On 20 Oct 2008, at 12:08 am, DKJ wrote:

When I run the code I get a nice red rectangle in the window, just where I expected it. But when I replace "bounds" with "frame", I get nothing.

That's the first puzzle. Maybe if I can understand what's happening here, the other puzzles will be resolved too!


I can only suggest you're really over-thinking this, because the concept is really very simple.

The frame is where your view is within its parent. The bounds is your local co-ordinate system.

Let's say you have a simple view that is 100 x 100 pixels. When the view is asked to draw, it wants to draw in a rect 0,0 to 100,100. If that view is shifted within its window, you still want to be able to draw from 0,0 to 100,100. This is your bounds. In other words, moving the view doesn't change this, it always starts at 0,0.

The frame is where the view is in the parent - for simplicity let's say that's the window. The size is still the same, 100 x 100, but the origin will change depending on where the view is. It might be from 50,50 to 150,150 for example. It's analogous to a window on screen - the window's local co-ordinates always start at 0,0 but the window can be dragged anywhere on the screen and the window content doesn't need to take that into account. Views take the same idea one step further, so you can draw a view's content without caring about its position.

Note - when drawing the content of a view, you very rarely need to know what the frame is. Only the bounds tends to matter. Also, the co- ordinate system is set up to be the bounds when the call to drawRect: is made.

If you substitute [self frame] for [self bounds] when drawing, it may or may not produce visible results depending on where your view is positioned. Since you are always drawing relative to the bounds, using the frame here is incorrect. For example if your frame's origin is 50,50, drawing the frame rect will start at 50,50 relative to your bounds' origin. That could well be beyond the edge of the bounds and so you might see nothing.

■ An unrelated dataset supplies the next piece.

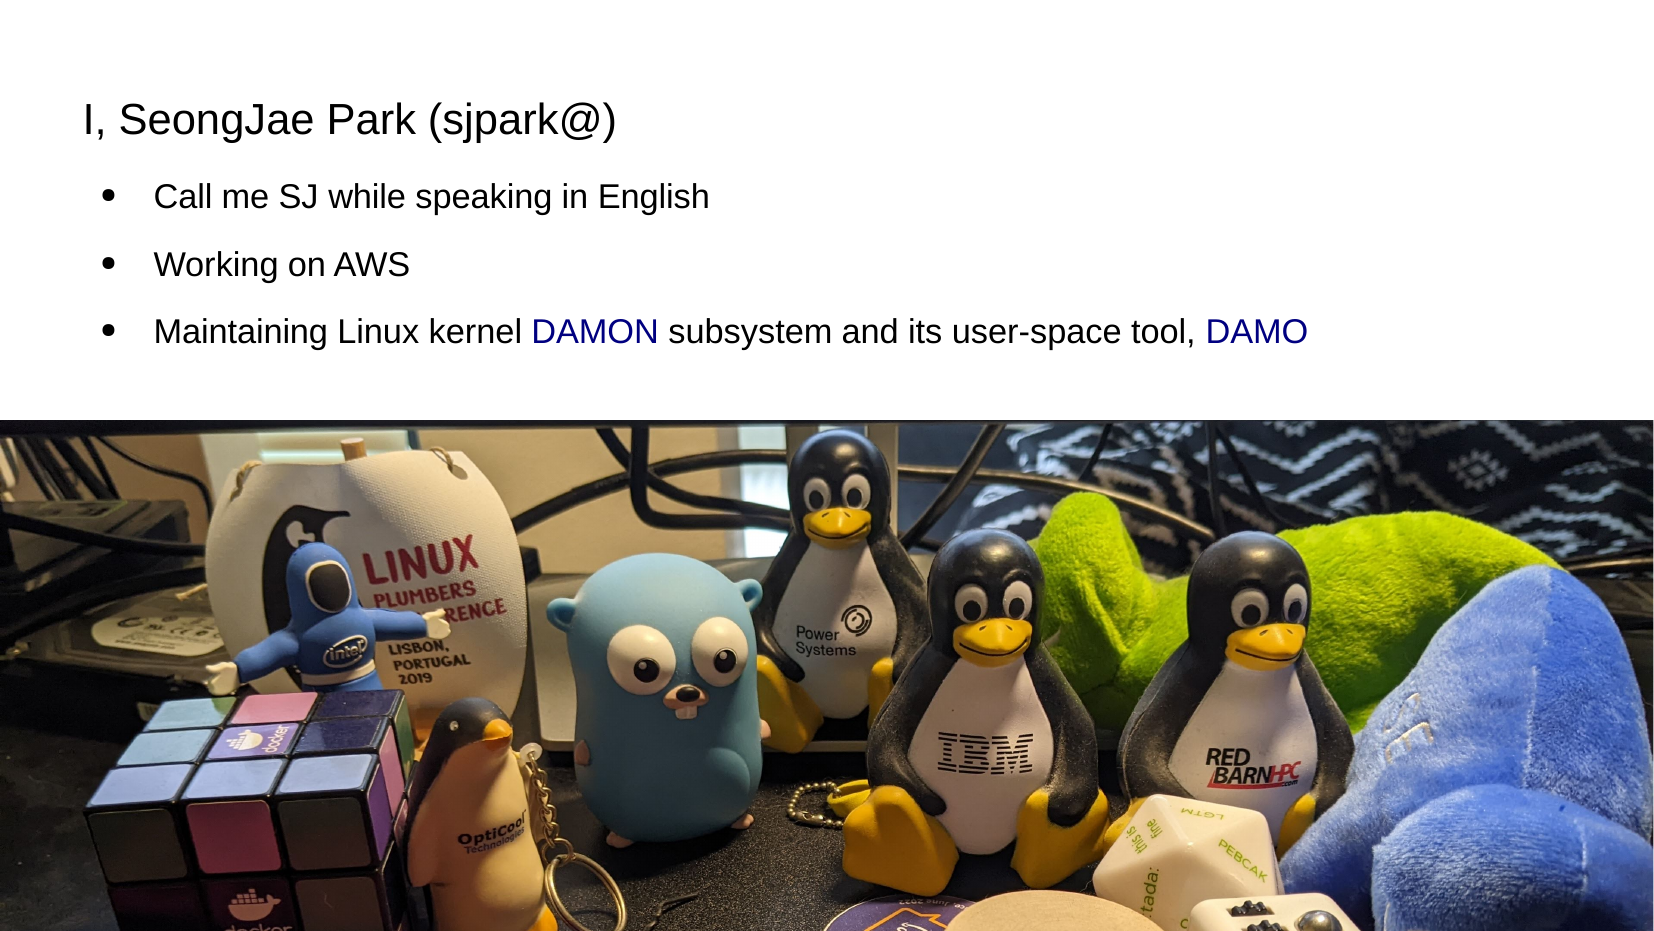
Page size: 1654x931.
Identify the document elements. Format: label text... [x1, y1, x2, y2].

title I, SeongJae Park (sjpark@) [82, 81, 1571, 157]
list Call me SJ while speaking in English Working on AWS Maintaining Linux kernel DAMON subsystem and its user-space tool, DAMO [82, 177, 1571, 420]
picture [0, 420, 1654, 931]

In the simple case, the SIZE of the frame and the bounds is the same, but the position is different - the bounds will always have an origin of 0,0 no matter where the view is positioned.

However, the size of the frame and the bounds can also be different. This occurs when you have a scrollable view (where the bounds is larger than the frame, and so can be scrolled around) and also when there is a scaling factor (zoom).